Liz Emerson decides to die and crashes her Mercedes into a tree. In the hospital, in limbo, those who know her wait to find out her fate. Skipping around in time and perspective, this tale is about Liz, but it’s also about the people she’s impacted–in good and bad ways.
This book, by debut author (and teenager) Amy Zhang, has received a fair amount of buzz, not only for its unusual execution but for its author’s noteworthy young age. While the book’s premise is a novel one, the execution doesn’t live up to the promise. Flat characters, overly earnest and oftentimes clunky prose make this novel fall short of its rather lofty ambitions.
That isn’t to say that there aren’t things here worth examining. Zhang displays promise as a writer, even though the prose here borders on overtly didactic at times, and she certainly has an interesting take on how the novel gets narrated. The decision to have the book jump around in time makes for a more interesting read than if it was strictly chronological, and Zhang’s decision to make Liz Emerson a very flawed, kind of generally awful person makes for a much more nuanced read.
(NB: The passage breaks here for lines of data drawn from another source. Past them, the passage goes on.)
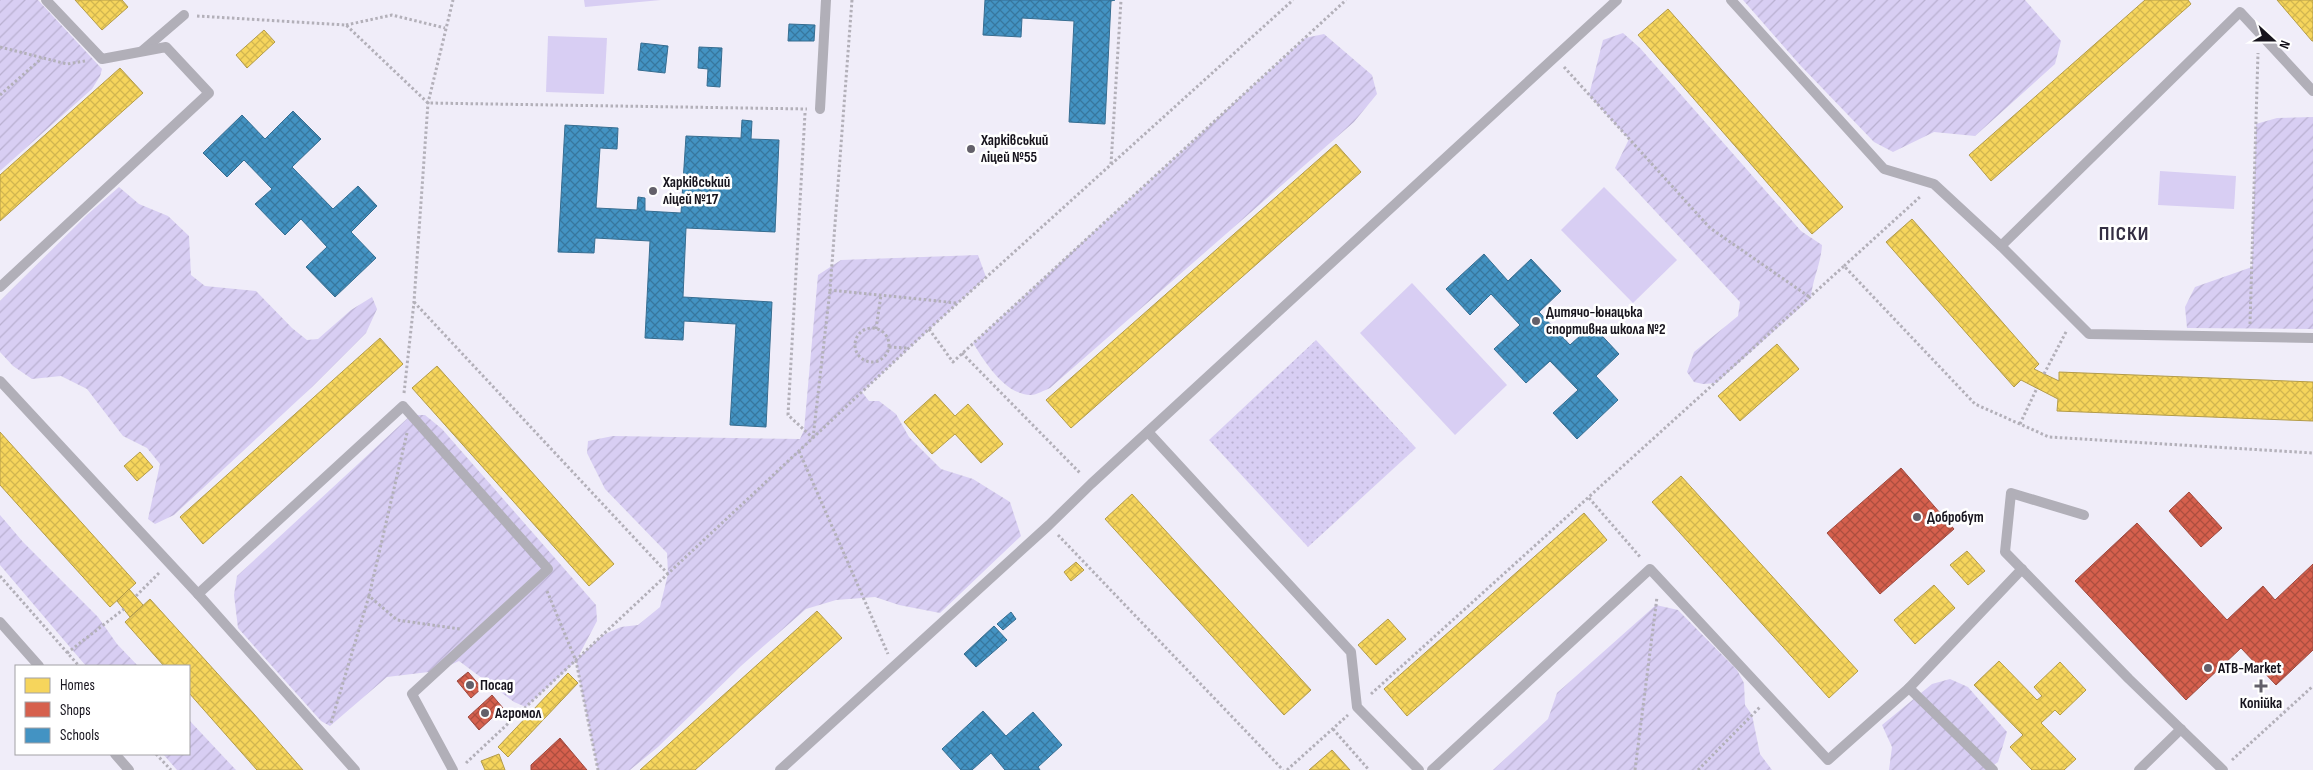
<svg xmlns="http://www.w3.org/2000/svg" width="2313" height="770" viewBox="0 0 2313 770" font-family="'Sofia Sans Condensed',sans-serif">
<defs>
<pattern id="grass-dots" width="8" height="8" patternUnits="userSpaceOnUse" patternTransform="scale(1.25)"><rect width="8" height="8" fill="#d8cef3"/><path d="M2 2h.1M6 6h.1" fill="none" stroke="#b9b0d0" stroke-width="1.8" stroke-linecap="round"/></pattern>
<pattern id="garden-furrows" width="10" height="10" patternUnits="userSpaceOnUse" patternTransform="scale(1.25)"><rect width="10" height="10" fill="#d8cef3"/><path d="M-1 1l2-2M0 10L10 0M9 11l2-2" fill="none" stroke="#b9b0d0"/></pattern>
<pattern id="homes-cross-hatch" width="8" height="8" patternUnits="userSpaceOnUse" patternTransform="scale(1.25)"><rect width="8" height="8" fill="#f6d55c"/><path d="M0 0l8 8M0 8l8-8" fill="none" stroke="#d2b650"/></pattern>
<pattern id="shops-cross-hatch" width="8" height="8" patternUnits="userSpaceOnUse" patternTransform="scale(1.25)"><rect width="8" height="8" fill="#d6604d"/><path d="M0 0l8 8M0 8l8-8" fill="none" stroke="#ad4e3f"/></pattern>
<pattern id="schools-cross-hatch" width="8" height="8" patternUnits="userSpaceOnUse" patternTransform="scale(1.25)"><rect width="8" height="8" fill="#4393c3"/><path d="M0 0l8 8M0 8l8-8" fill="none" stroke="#37779e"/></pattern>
</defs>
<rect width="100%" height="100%" fill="#f0edf9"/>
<path fill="url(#grass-dots)" d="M1316 340 1416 448 1308 547 1209 440Z"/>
<g fill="url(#garden-furrows)">
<path d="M0 0H38L102 69 100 76 92 89 0 171Z"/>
<path d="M1743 0H2025L2061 41 2055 64 1975 136 1934 132 1893 152 1874 142 1800 65Z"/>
<path d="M1623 33 1640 48 1801 231 1822 245C1821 264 1812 280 1811 298L1716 383 1703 384 1694 382 1687 372 1694 352 1738 316 1740 302 1615 168 1629 139 1589 95 1603 40Z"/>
<path d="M1324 34 1372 75 1377 94 1354 122 1050 388C1045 390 1036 395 1031 395 1005 395 985 362 973 343L1305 38Z"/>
<path d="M2313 117V329L2187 328 2185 307 2195 287 2252 267 2256 124 2277 118Z"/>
<path d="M119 187 139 204 168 216 189 236 191 275 205 286 256 291 292 328 307 340 318 339 351 310 372 297 377 309 366 333 312 387 174 515 155 524 148 519 160 464 147 448 123 436 87 389 61 376 32 379 13 366 0 352V301L88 214Z"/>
<path d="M978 255 986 277 862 392 869 401H879L896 414 909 437 941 469 973 479 1010 502 1021 536 940 613 899 605 875 597 836 600 806 609 741 666 658 747 630 770H598L576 661 526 707 514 702 459 661 437 671 387 677 330 726 321 721 238 628 234 595 237 576 411 415H425L442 429 596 605 597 621 577 659 603 635 621 627 638 625 660 607 668 574 667 553 605 489 587 453 588 441 613 436 800 439 804 430 818 275 841 260Z"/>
<path d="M0 515 23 542 98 617 117 644 138 666H86L0 565Z"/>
<path d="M1656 605 1678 610 1737 670 1744 683 1745 705 1752 715 1760 754 1772 770H1493L1548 719 1557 693Z"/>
<path d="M1950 679 1968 687 2007 732 1998 762 1987 770H1889L1892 747 1882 725 1932 684Z"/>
<path d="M189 720 235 769 236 770H177L163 754H189Z"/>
</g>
<g fill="#d8cef3">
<path d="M584 0H661L585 7Z"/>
<path d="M548 36 607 38 604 94 546 92Z"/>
<path d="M2160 171 2236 176 2234 209 2158 205Z"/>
<path d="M1604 187 1677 260 1633 303 1561 230Z"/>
<path d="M1412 283 1507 385 1455 435 1360 333Z"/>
</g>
<g fill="url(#homes-cross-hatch)" stroke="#b39b49">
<path d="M75 0H122L128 7 102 30Z"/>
<path d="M2145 0H2188L2191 4 1991 181 1969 155Z"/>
<path d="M2277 0H2313V41H2312Z"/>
<path d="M1668 9 1843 207 1812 234 1638 35Z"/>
<path d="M264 30 275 42 247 68 236 55Z"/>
<path d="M120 68 143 93 0 221V175Z"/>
<path d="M1336 144 1361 172 1071 428 1046 400Z"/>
<path d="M1912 219 2039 364 2034 369 2059 381V372L2313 382V421L2057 411 2058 399 2021 380 2014 387 1886 242Z"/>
<path d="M380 338 403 364 203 544 180 517Z"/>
<path d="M1777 344 1799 369 1740 421 1718 396Z"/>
<path d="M437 366 614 564 589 586 412 388Z"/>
<path d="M935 394 955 416 968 404 1003 444 981 463 955 434 932 454 904 422Z"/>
<path d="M0 432 136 583 110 607 0 485Z"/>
<path d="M140 452 153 467 137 481 124 466Z"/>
<path d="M1681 476 1858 671 1829 698 1652 502Z"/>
<path d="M1132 494 1311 690 1284 715 1105 519Z"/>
<path d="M1584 513 1607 540 1407 716 1384 689Z"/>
<path d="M1967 551 1985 571 1968 585 1950 565Z"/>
<path d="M1076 562 1084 570 1071 581 1064 572Z"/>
<path d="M1934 585 1955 608 1915 644 1894 620Z"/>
<path d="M129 589 143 605 130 617 117 601Z"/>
<path d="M150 599 254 714 303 770H257L189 693V666H164L125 622Z"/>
<path d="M817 611 842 638 730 739 695 770H640Z"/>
<path d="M1388 619 1406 639 1376 665 1358 645Z"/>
<path d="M1999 661 2037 700 2042 696 2034 687 2060 662 2086 690 2060 715 2055 710 2041 723 2076 759 2064 770H2032L2010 747 2023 735 1974 685Z"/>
<path d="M568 673 578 683 508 757 498 747Z"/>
<path d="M1332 750 1350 770H1309Z"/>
<path d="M499 754 505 770H485L481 761Z"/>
</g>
<g fill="url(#shops-cross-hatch)" stroke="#9d493f">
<path d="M1901 468 1954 529 1880 594 1827 533Z"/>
<path d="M2189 492 2222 528 2201 547 2169 511Z"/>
<path d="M2137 523 2227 620 2263 586 2275 600 2313 564V650L2276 685 2241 648 2186 700 2075 581Z"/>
<path d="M468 672 482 688 471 698 457 681Z"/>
<path d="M492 695 503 708 479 730 468 717Z"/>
<path d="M560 738 587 770H531V765Z"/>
</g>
<g fill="url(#schools-cross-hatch)" stroke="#366d91">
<path d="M985 0H1115L1111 1 1105 124 1069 122 1074 21 1022 18 1021 37 983 35Z"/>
<path d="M789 24 815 25 814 41H788Z"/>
<path d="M641 43 668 46 665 73 638 70Z"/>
<path d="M699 47 722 48 720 87 707 86 708 69 698 68Z"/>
<path d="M293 111 321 139 292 167 333 209 358 186 377 206 351 232 376 258 335 297 306 267 327 247 301 219 285 235 255 204 272 189 244 160 227 177 203 153 242 115 265 139Z"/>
<path d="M742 120 752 121 751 139 779 140 775 232 686 228 683 297 772 302 766 427 730 425 736 324 684 321 683 340 645 338 650 241 595 238 594 253 558 252 565 125 618 128 617 149 600 148 596 208 637 210 638 197 645 198V211L681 213 686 136 741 138Z"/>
<path d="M1484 254 1508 281 1531 259 1561 291 1539 312 1570 345 1592 325 1619 354 1596 376 1618 400 1577 439 1553 413 1578 390 1550 361 1526 383 1494 349 1520 325 1491 294 1470 315 1446 289Z"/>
<path d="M1011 612 1016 619 1003 630 997 624Z"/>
<path d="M994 626 1007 640 976 667 964 654Z"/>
<path d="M983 711 1006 736 1033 712 1062 745 1038 767 1040 770H1005L991 753 972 770H961L942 749Z"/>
</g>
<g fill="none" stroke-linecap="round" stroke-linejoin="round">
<g stroke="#b3b0b9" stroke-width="3" stroke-dasharray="2.5 2.5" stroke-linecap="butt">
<path d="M852 0 830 290 957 303"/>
<path d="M197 16 346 25 428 103 807 109"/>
<path d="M346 25 392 15 445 28"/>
<path d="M0 47 67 64 85 61"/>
<path d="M1564 67 1710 228 1811 298"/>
<path d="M0 95 42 58"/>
<path d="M805 113 788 415 813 438"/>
<path d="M1111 164 1121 0"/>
<path d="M1844 266 1921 196"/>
<path d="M414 302 668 574"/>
<path d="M2250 324 2258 53"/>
<circle cx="872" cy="345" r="17"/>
<path d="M876 329 881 295"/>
<path d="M929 329 953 362 1346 0"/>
<path d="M889 347 908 348"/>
<path d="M962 353 1081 474"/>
<path d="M2044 374 2067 330"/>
<path d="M404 393 414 302 428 103 453 0"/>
<path d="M2020 424 2037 388"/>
<path d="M407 433 369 596 397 620 460 629"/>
<path d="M813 438 830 290"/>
<path d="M799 451 888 654"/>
<path d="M1589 498 1641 558"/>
<path d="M1058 535 1283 770"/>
<path d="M0 576 79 666"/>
<path d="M547 591 576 661 598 770"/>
<path d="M136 596 160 572"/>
<path d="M67 653 124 609"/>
<path d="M1371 694 1844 266 1975 404 2049 437 2313 453"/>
<path d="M331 723 369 596"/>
<path d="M1333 729 1369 770"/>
<path d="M156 754 171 770"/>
<path d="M2232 760 2313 686"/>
<path d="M466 763 929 329 1293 0"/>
<path d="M1287 770 1348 715"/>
<path d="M1635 770 1657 597"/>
<path d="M1698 770 1761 706"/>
</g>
<g stroke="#b1afb8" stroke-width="10">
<path d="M1731 0 1884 169 1934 184 2001 246 2089 334 2313 338"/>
<path d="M142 51 184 15"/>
<path d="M820 109 826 0"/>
<path d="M2001 246 2240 12 2313 91"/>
<path d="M0 287 209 93 166 47 102 59 46 0"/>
<path d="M0 381 198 594 355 770"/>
<path d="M1148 432 1351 652 1357 707 1419 770"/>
<path d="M2084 515 2011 493 2005 552 2129 679 2223 770"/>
<path d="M198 594 403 406 548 569 412 694 453 770"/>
<path d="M0 622 39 666"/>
<path d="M115 754 129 770"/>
<path d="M780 770 1049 525 1091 484 1617 0"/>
<path d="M1432 770 1650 569 1828 760 1909 688"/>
<path d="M1993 770 1909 688 2022 569"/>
<path d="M2139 770 2181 729"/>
</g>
</g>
<g fill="#63606a" stroke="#fff" stroke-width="2">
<circle cx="971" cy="149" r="5"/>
<circle cx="653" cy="191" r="5"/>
<circle cx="1536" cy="321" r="5"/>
<circle cx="1917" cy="517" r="5"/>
<circle cx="2208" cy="668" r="5"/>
<circle cx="470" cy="685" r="5"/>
<path d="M2258.5 678.5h5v5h5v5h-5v5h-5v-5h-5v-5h5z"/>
<circle cx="485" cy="713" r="5"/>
</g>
<g text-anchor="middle" stroke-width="5" stroke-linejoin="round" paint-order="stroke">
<g font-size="15" font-weight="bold" fill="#17141d" stroke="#fff" text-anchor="start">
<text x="981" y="145">Харківський<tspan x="981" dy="17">ліцей №55</tspan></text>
<text x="663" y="187">Харківський<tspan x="663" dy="17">ліцей №17</tspan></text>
<text x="1546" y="317">Дитячо-юнацька<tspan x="1546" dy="17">спортивна школа №2</tspan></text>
<text x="1927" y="522">Добробут</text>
<text x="2218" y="673">ATB-Market</text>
<text x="480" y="690">Посад</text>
<text x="2261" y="708" text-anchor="middle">Копійка</text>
<text x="495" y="718">Агромол</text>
</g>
<g font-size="20" font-weight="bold" letter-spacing="1" fill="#342e43" stroke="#fff">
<text x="2124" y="240">ПІСКИ</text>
</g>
</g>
<rect x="15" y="665" width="175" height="90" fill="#ffffff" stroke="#a2a1a5"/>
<rect x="25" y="678" width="25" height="15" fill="#f6d55c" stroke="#a2a1a5"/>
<text x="60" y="690" font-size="15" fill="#17141d">Homes</text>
<rect x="25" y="702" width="25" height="15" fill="#d6604d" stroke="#a2a1a5"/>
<text x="60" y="715" font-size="15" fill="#17141d">Shops</text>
<rect x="25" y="728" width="25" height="15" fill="#4393c3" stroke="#a2a1a5"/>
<text x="60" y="740" font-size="15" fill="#17141d">Schools</text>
<g transform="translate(2273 40) rotate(111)" stroke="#ffffff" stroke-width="4" paint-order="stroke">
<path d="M0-4L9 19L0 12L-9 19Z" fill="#17141d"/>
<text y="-8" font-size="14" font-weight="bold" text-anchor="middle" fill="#17141d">N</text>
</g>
</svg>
She’s definitely an author to watch.
The problem is that the book’s unique narrator (Liz’s childhood imaginary friend) and a non-chronological plot can’t sustain the uneven writing and the otherwise flat secondary characters. The book’s abrupt ending doesn’t help things, either. This is likely to find readers who enjoy books like Gayle Forman’s If I Stay or Jay Asher’s 13 Reasons Why, as it’s similar in theme and concept, but Zhang isn’t quite there yet as a writer.
Falling into Place by Amy Zhang. Greenwillow Books: 2014. Library copy.